Os santos nos ensinam o caminho
Os santos nos ensinam que o caminho de santidade passa por esse “silêncio das pequenas coisas”. São muitos os exemplos de amigos de Deus que passaram por tormentos, por dificuldades e provações que eles mantiveram ocultas, como ocasião de conversão. Uma história que ilustra muito bem isso é a de São Francisco de Sales, que ficou conhecido como homem amoroso, manso e misericordioso. Após a sua morte, contudo, descobriu-se que sua mesa de trabalho estava toda arranhada por baixo, pois essa era a maneira que ele encontrava de controlar seu temperamento forte, para nunca responder sem amor e sem mansidão para as pessoas. De fato, trata-se de manter silêncio sobre coisas pequenas. São Francisco de Sales arranhava a mesa discretamente para não dar respostas grosseiras e mal educadas para as pessoas quando se irritava, mas ninguém sabia disso. Ele transformou uma limitação sua – o temperamento forte – em oportunidade para se converter e ser mais capaz de amar, mas ninguém nunca havia notado que ele vivia essa batalha porque ele fez questão de vivê-la só entre ele e Deus. Podemos pensar nos muitos anos de noite escura de Santa Teresa de Ávila ou de nossa contemporânea Santa Teresa de Calcutá, todos passados no silêncio e na discrição, vividos na intimidade com Deus, sem alarde. Também podemos recordar os muitos anos em que São João Maria Vianney, o Cura d’Ars, acordava toda madrugada e passava muitas horas rezando pela conversão de seus paroquianos. Ele fez esse sacrifício sem que ninguém precisasse saber além do próprio Deus. Nós, ao contrário, como a moça do filme, quando o calo aperta um pouquinho precisamos tornar tudo conhecido, precisamos que o mundo saiba o que passamos.
O “silêncio das pequenas coisas” é uma forma de oração e uma escola de amor
Experimente entregar seus contratempos como oferta de amor a Deus pela conversão dos pecadores, pelas almas do purgatório ou pela sua própria conversão. Como é possível fazer isso? Calando-se quando você poderia falar. Alguém foi grosseiro com você no supermercado? O padre não foi gentil com você na saída da missa? Não conte para ninguém essas chateações, mas entregue-as a Deus, rezando por quem o ofendeu. Lembre das ofensas sofridas por Cristo e peça ao Senhor um coração mais capaz de amar. Não murmure, silencie. Você começou a rezar fielmente pela conversão do seu esposo?

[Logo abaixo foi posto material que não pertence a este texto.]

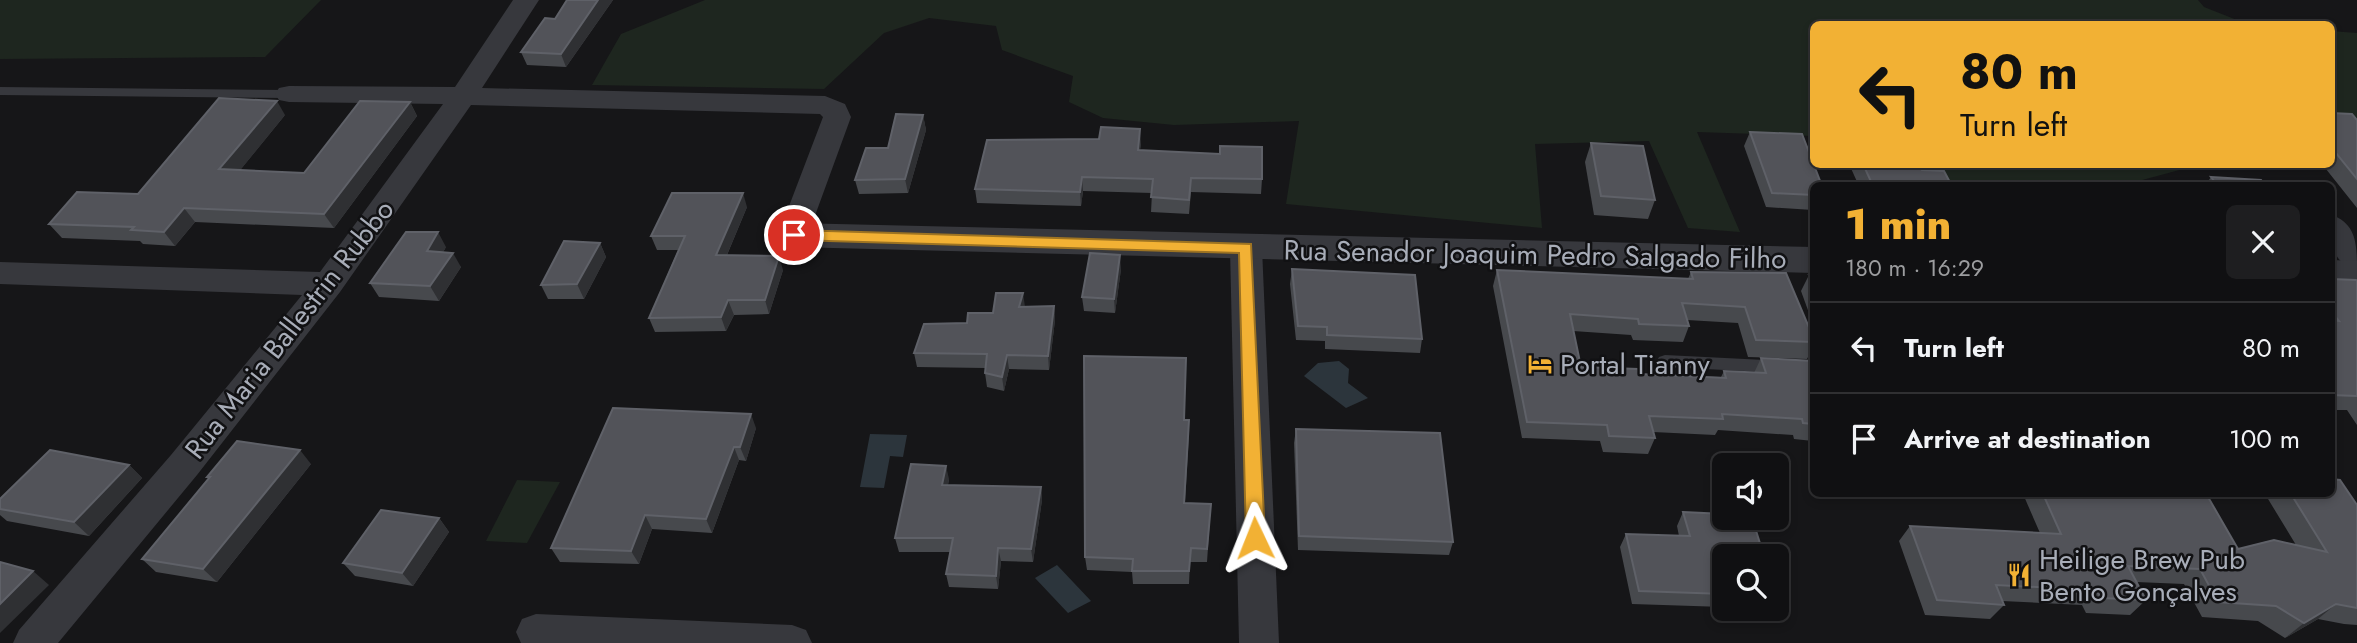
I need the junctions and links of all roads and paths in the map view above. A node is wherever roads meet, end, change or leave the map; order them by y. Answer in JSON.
{"nodes":[{"id":1,"x":526,"y":0,"type":"edge"},
{"id":2,"x":0,"y":91,"type":"edge"},
{"id":3,"x":289,"y":94,"type":"joint"},
{"id":4,"x":463,"y":96,"type":"junction"},
{"id":5,"x":2335,"y":231,"type":"edge"},
{"id":6,"x":794,"y":235,"type":"joint"},
{"id":7,"x":1246,"y":248,"type":"junction"},
{"id":8,"x":2357,"y":259,"type":"edge"},
{"id":9,"x":1791,"y":263,"type":"edge"},
{"id":10,"x":2335,"y":273,"type":"edge"},
{"id":11,"x":2357,"y":274,"type":"edge"},
{"id":12,"x":4,"y":277,"type":"edge"},
{"id":13,"x":329,"y":284,"type":"junction"},
{"id":14,"x":1665,"y":361,"type":"dead end"},
{"id":15,"x":1810,"y":366,"type":"edge"},
{"id":16,"x":536,"y":632,"type":"dead end"},
{"id":17,"x":33,"y":643,"type":"edge"},
{"id":18,"x":792,"y":643,"type":"edge"},
{"id":19,"x":1259,"y":643,"type":"edge"}],
"edges":[{"from":1,"to":4,"type":"street","name":"Rua Maria Ballestrin Rubbo"},
{"from":2,"to":3,"type":"lane"},
{"from":3,"to":4,"type":"street"},
{"from":4,"to":6,"type":"street"},
{"from":4,"to":13,"type":"street","name":"Rua Maria Ballestrin Rubbo"},
{"from":5,"to":8,"type":"street"},
{"from":6,"to":7,"type":"street","name":"Rua Senador Joaquim Pedro Salgado Filho"},
{"from":7,"to":9,"type":"street","name":"Rua Senador Joaquim Pedro Salgado Filho"},
{"from":7,"to":19,"type":"street"},
{"from":10,"to":11,"type":"street"},
{"from":12,"to":13,"type":"street"},
{"from":13,"to":17,"type":"street","name":"Rua Maria Ballestrin Rubbo"},
{"from":14,"to":15,"type":"lane"},
{"from":16,"to":18,"type":"street"}]}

Tem feito jejuns, penitências, novenas, tem se confessado regularmente? Ninguém precisa saber disso, só Deus! Podemos imaginar quantas mães e avós passaram anos de sua vida rezando terços pelos seus filhos e netos. Quantas lágrimas não foram derramadas em seus quartos, no silêncio, no escondimento, onde só Deus as ouvia! É essa a oração que chega a Deus, não o alarde dos hipócritas, que, como denunciou Jesus, gostam de orar de pé nas sinagogas e nas esquinas das ruas, para serem vistos pelos homens. Eles já receberam a sua recompensa, diz Jesus. É no oculto, no segredo, que devemos rezar ao Pai, que aí sim nos recompensará.

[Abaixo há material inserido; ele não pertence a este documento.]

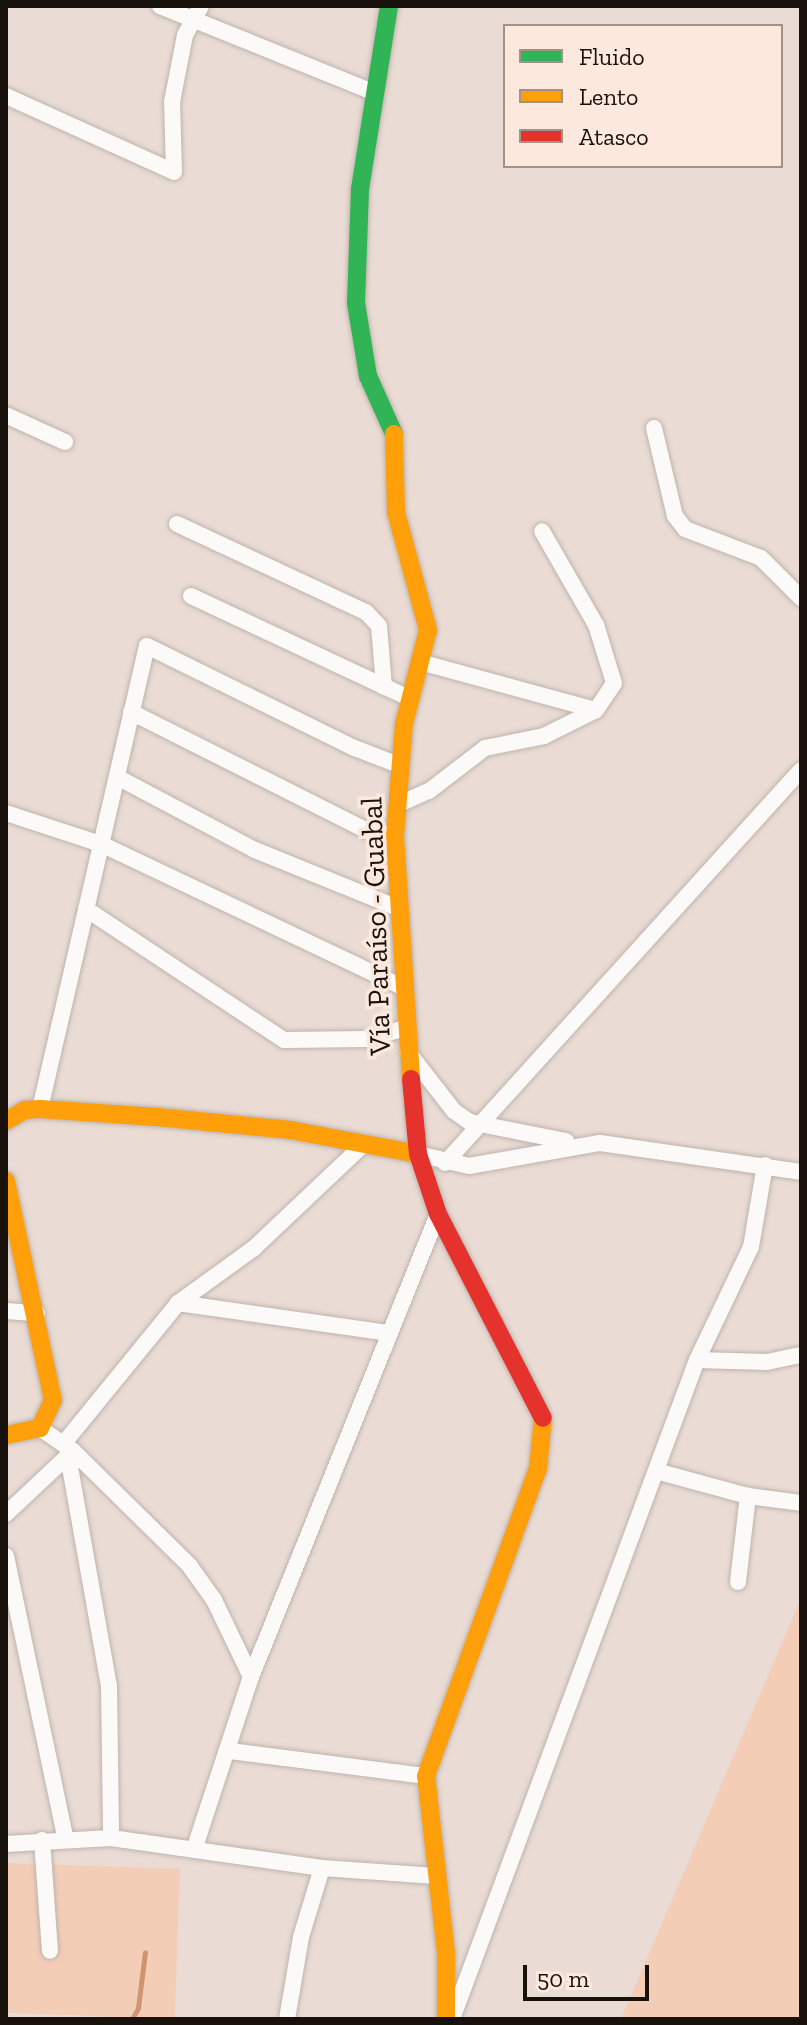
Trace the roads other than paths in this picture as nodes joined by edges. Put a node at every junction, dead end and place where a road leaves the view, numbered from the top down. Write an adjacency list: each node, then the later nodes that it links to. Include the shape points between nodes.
1 (160, 6): 3 (street)
2 (389, 6): 4 (street, Vía Paraíso - Guabal)
3 (187, 11): 4 (street); 5 (street, via 172,102 174,172)
4 (373, 92): 13 (street, Vía Paraíso - Guabal, via 360,189 359,341 394,434 396,512 427,618)
5 (6, 96)
6 (6, 415): 8 (street)
7 (654, 428): 12 (street, via 675,516 685,529 761,558)
8 (65, 442)
9 (177, 524): 14 (street, via 366,612 379,626)
10 (542, 531): 16 (street, via 596,625 614,683)
11 (191, 596): 14 (street)
12 (801, 598)
13 (420, 662): 15 (street, Vía Paraíso - Guabal); 16 (street)
14 (384, 687): 15 (street)
15 (411, 699): 18 (street, Vía Paraíso - Guabal)
16 (596, 710): 21 (street, via 544,736 485,748 429,791)
17 (131, 712): 18 (street, via 147,646); 20 (street); 23 (street, via 368,831)
18 (401, 766): 21 (street, Vía Paraíso - Guabal)
19 (801, 770): 32 (street)
20 (117, 777): 24 (street); 25 (street, via 255,850)
21 (397, 805): 23 (street, Vía Paraíso - Guabal)
22 (6, 813): 24 (street)
23 (395, 836): 25 (street, Vía Paraíso - Guabal)
24 (101, 844): 26 (street); 27 (street)
25 (398, 908): 27 (street, Vía Paraíso - Guabal)
26 (86, 909): 28 (street, via 284,1040 367,1039); 30 (street)
27 (402, 987): 28 (street, Vía Paraíso - Guabal)
28 (405, 1028): 29 (street, Vía Paraíso - Guabal)
29 (407, 1051): 32 (street, via 454,1111); 35 (street, Vía Paraíso - Guabal)
30 (40, 1109): 31 (street, via 25,1110); 34 (street, via 290,1130)
31 (6, 1121)
32 (482, 1127): 33 (street); 36 (street)
33 (580, 1143): 36 (street, via 469,1166); 37 (street)
34 (364, 1144): 35 (street); 41 (street, via 254,1248)
35 (418, 1154): 36 (street); 40 (street, Vía Paraíso - Guabal)
36 (445, 1163)
37 (765, 1165): 38 (street); 46 (street, via 751,1247)
38 (801, 1172)
39 (6, 1181): 43 (street)
40 (438, 1214): 44 (street); 58 (street, Vía Paraíso - Guabal, via 545,1423 538,1469)
41 (178, 1303): 44 (street); 49 (street)
42 (6, 1311): 43 (street)
43 (37, 1313): 47 (street, via 53,1400)
44 (388, 1333): 56 (street)
45 (801, 1355): 46 (street, via 767,1362)
46 (697, 1360): 50 (street)
47 (40, 1428): 48 (street); 49 (street)
48 (6, 1435)
49 (69, 1450): 53 (street); 56 (street, via 203,1583); 60 (street, via 109,1686)
50 (656, 1471): 51 (street); 68 (street)
51 (748, 1496): 52 (street); 55 (street)
52 (801, 1503)
53 (6, 1514)
54 (6, 1556): 59 (street)
55 (738, 1582)
56 (251, 1677): 57 (street)
57 (230, 1751): 58 (street); 63 (street)
58 (426, 1776): 65 (street)
59 (65, 1837): 60 (street); 61 (street)
60 (111, 1838): 63 (street)
61 (42, 1840): 62 (street); 66 (street)
62 (6, 1844)
63 (194, 1850): 64 (street)
64 (322, 1868): 65 (street); 67 (street, via 301,1937)
65 (436, 1876): 68 (street)
66 (50, 1951)
67 (287, 2019)
68 (449, 2019)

O “silêncio das pequenas coisas” é uma forma de oração e uma escola de amor. Escolho suportar pequenas dores, contratempos, chateações e humilhações por amor a Deus. Guardo as intenções mais nobres do meu coração para compartilhá-las somente com o meu Senhor e Rei. Naquela tarde, não vi o resto do filme, mas gosto de imaginar que, entre altos e baixos, a moça e a irmãzinha foram se tornando mais próximas. A moça foi aprendendo a silenciar, deixando de reclamar da vida e isso aos poucos a tornou mais sensível ao sofrimento da sua irmã. Ao fim do filme, onde antes aquela moça via motivos para se lamentar, passou a encontrar alegria, pois quem ama é sempre feliz.